The national statistics agency said there was no increase in real household spending as incomes remained under pressure from higher prices.
“I think the UK is back and these are numbers that no one would have predicted three months ago,” UK Treasury Secretary Jeremy Hunt told CNBC at a G-7 summit in Niigata, Japan.
“But I think we are aware that there is still a long way to go. We still have inflation that is too high, growth is still not as high as we would like, and when I speak to my fellow finance ministers, we are all.” We are talking about the same thing: labor supply, productivity, as we are ours increase long-term growth rates so we can pay for the increasing number of things that taxpayers are asking governments to do,” Hunt continued.
Ruth Gregory, deputy chief UK economist at Capital Economics, said in a note that the quarterly figures “suggest that low real incomes and high interest rates, together with unusually wet weather, are dampening activity”, also citing widespread strike action this year . She estimated that this was declining in government consumption and net trade made for “dark reading”.
““There’s still no recession, but with the full impact of higher interest rates still being felt, it’s too early to sound the all-clear,” Gregory added.
Sustained inflation
UK growth has been subdued so far this year, coming in at 0.4% in January and flat in February after the economy narrowly avoided a technical recession in 2022.

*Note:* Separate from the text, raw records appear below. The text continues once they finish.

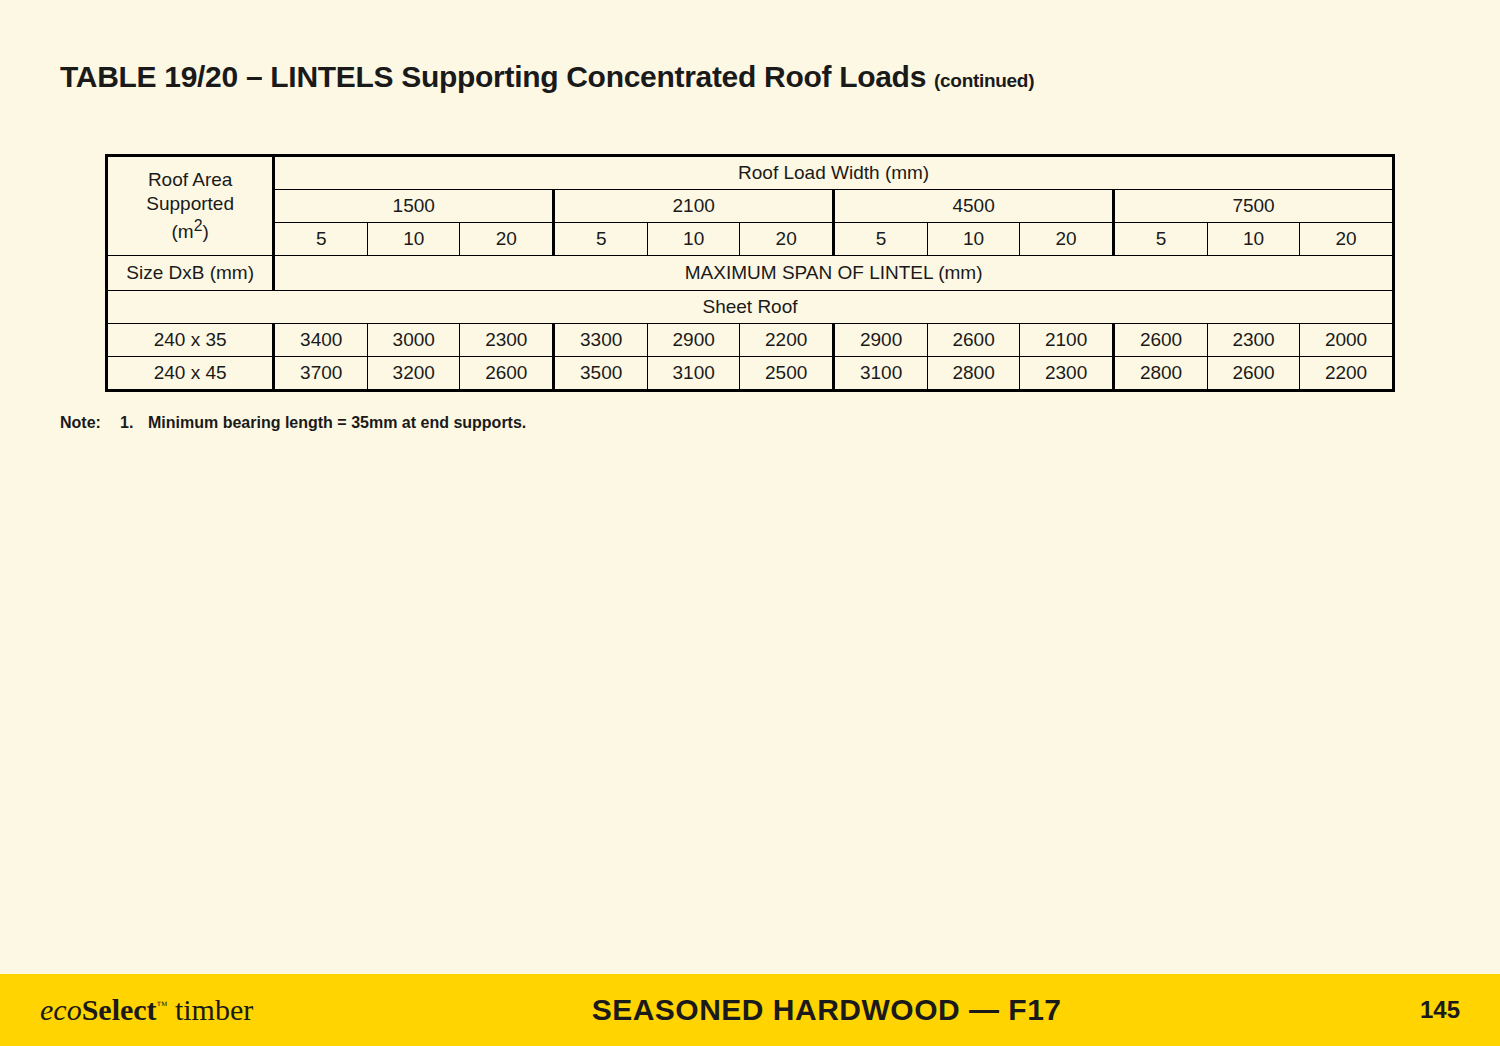TABLE 19/20 – LINTELS Supporting Concentrated Roof Loads (continued)
| Roof Area Supported (m 2 ) | Roof Load Width (mm) |
| 1500 | 2100 | 4500 | 7500 |
| 5 | 10 | 20 | 5 | 10 | 20 | 5 | 10 | 20 | 5 | 10 | 20 |
| Size DxB (mm) | MAXIMUM SPAN OF LINTEL (mm) |
| Sheet Roof |
| 240 x 35 | 3400 | 3000 | 2300 | 3300 | 2900 | 2200 | 2900 | 2600 | 2100 | 2600 | 2300 | 2000 |
| 240 x 45 | 3700 | 3200 | 2600 | 3500 | 3100 | 2500 | 3100 | 2800 | 2300 | 2800 | 2600 | 2200 |
Note: 1. Minimum bearing length = 35mm at end supports.
eco Select™ timber
SEASONED HARDWOOD — F17
145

Inflation continues to hurt the UK more than other major economies, with the reading still above 10% in March.
The Bank of England hiked interest rates 25 basis points to 4.5% on Thursday, the 12th straight hike to counter persistently high prices. Even more optimistic was the central bank’s statement that it no longer expects the UK to fall into recession this year, despite previously forecasting the longest recession on record.
The Bank of England now forecasts UK GDP to be flat in the first half of this year, growing by 0.9% by mid-2024 and by 0.7% by mid-2025.
“It could be the biggest update we’ve ever made,” BoE Governor Andrew Bailey told CNBC on Thursday, defending the revision as the result of a changing picture from conditional data including financial markets, commodity prices and government policies.
“The level is still pretty low though, let’s be honest,” Bailey added.
The euro zone grew by just 0.1% in the first quarter of the year, while Germany – the Union’s largest economy – stagnated.